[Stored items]
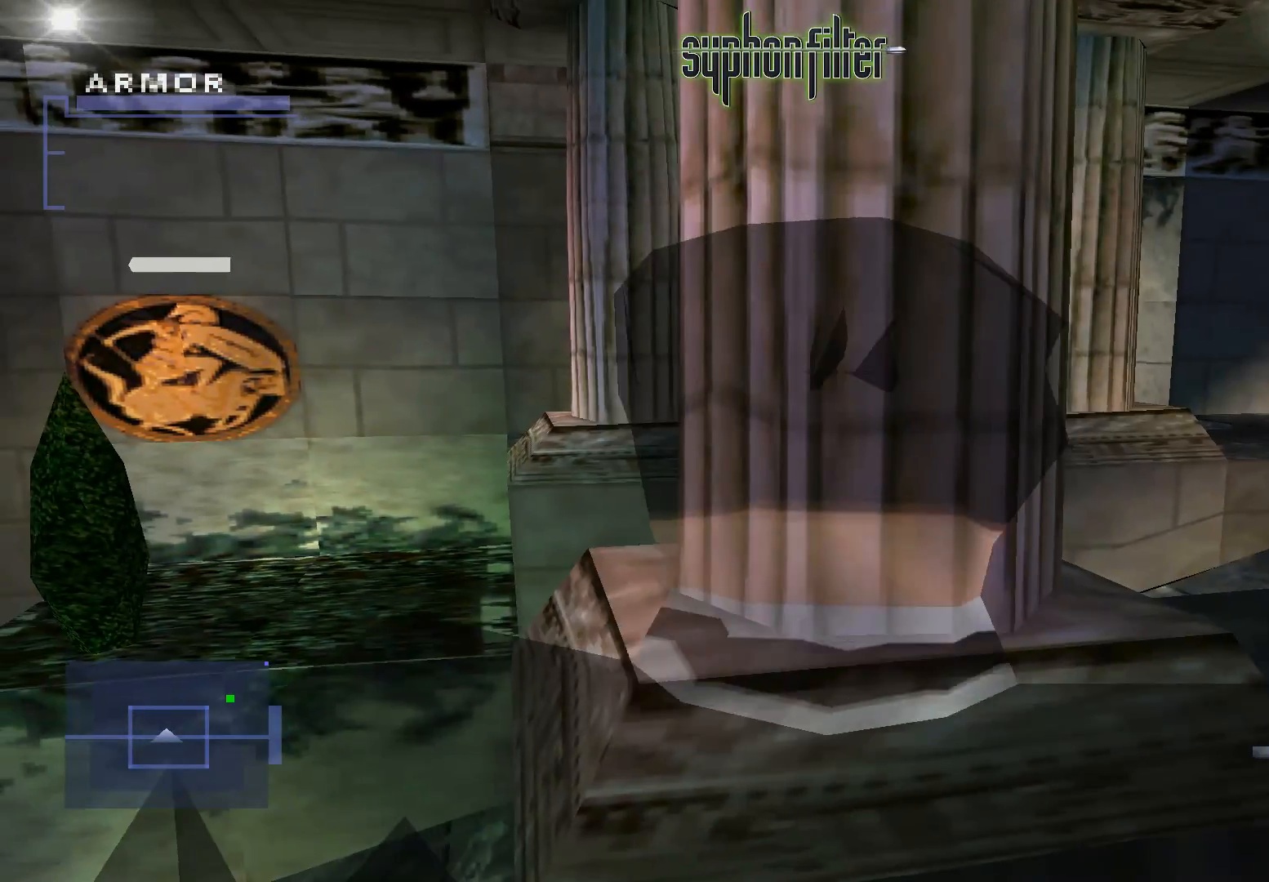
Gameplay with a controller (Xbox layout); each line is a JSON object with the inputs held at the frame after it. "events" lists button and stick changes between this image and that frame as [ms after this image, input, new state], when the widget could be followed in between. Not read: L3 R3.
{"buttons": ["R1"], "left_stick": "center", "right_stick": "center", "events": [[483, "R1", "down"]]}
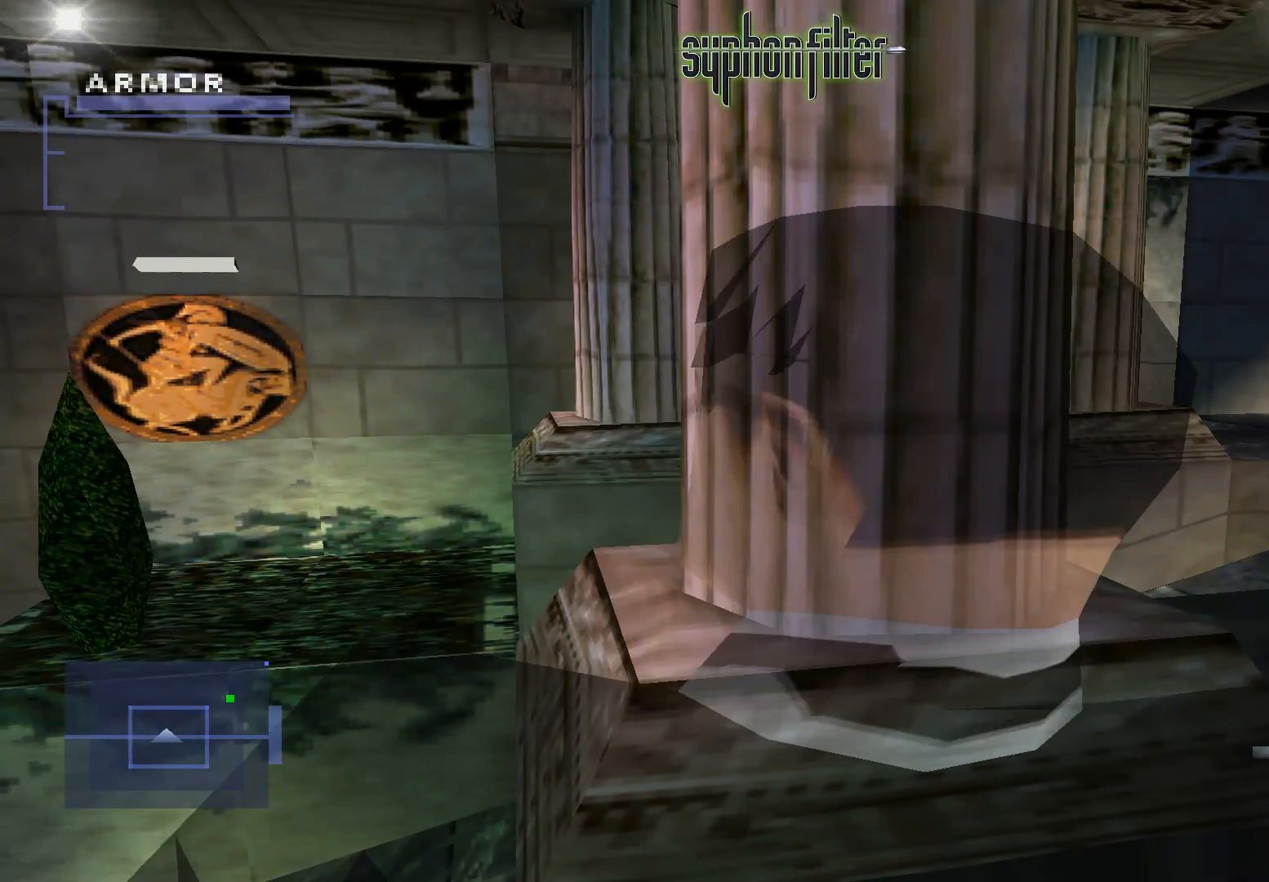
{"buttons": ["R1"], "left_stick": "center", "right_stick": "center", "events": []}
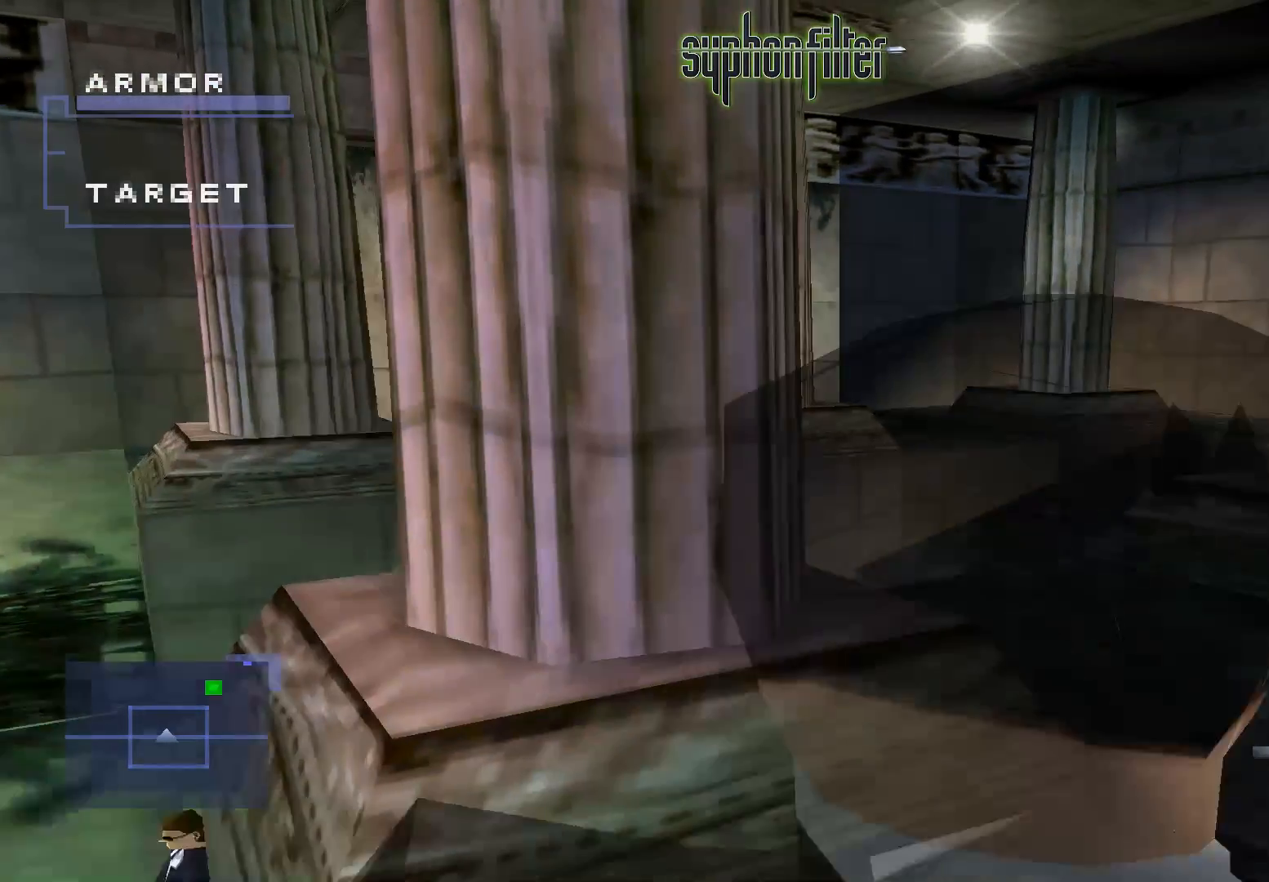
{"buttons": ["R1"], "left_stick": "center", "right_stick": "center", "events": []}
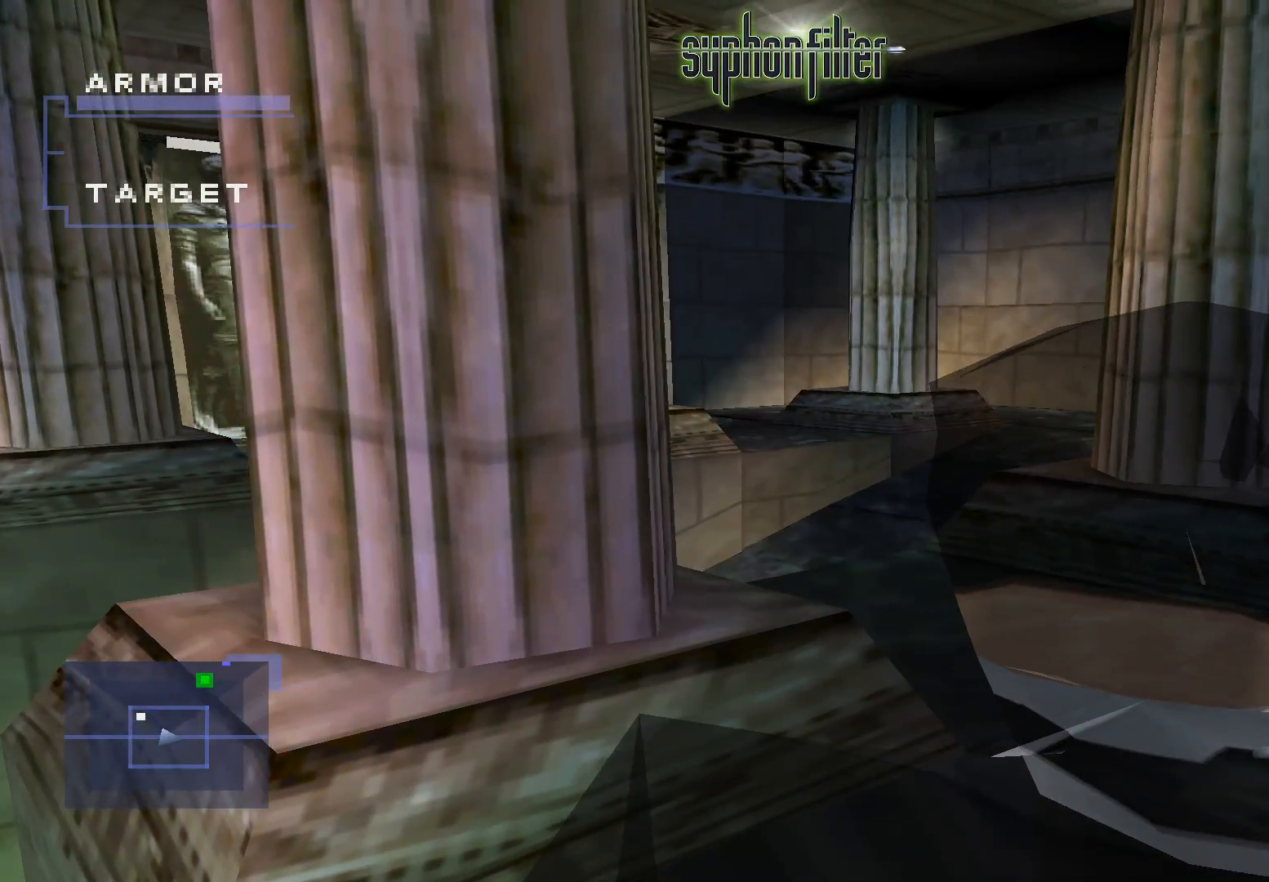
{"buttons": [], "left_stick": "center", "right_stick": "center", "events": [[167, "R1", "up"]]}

--- Aim of the task ---
Each record above has to be written out again in full, but its pictures must not be.

--- Finished task ---
Gameplay with a controller (Xbox layout); each line is a JSON object with the inputs held at the frame after it. "events" lists button and stick changes between this image and that frame as [ms after this image, input, new state], when the widget could be followed in between. Not read: L3 R3.
{"buttons": ["R1"], "left_stick": "center", "right_stick": "center", "events": [[483, "R1", "down"]]}
{"buttons": ["R1"], "left_stick": "center", "right_stick": "center", "events": []}
{"buttons": ["R1"], "left_stick": "center", "right_stick": "center", "events": []}
{"buttons": [], "left_stick": "center", "right_stick": "center", "events": [[167, "R1", "up"]]}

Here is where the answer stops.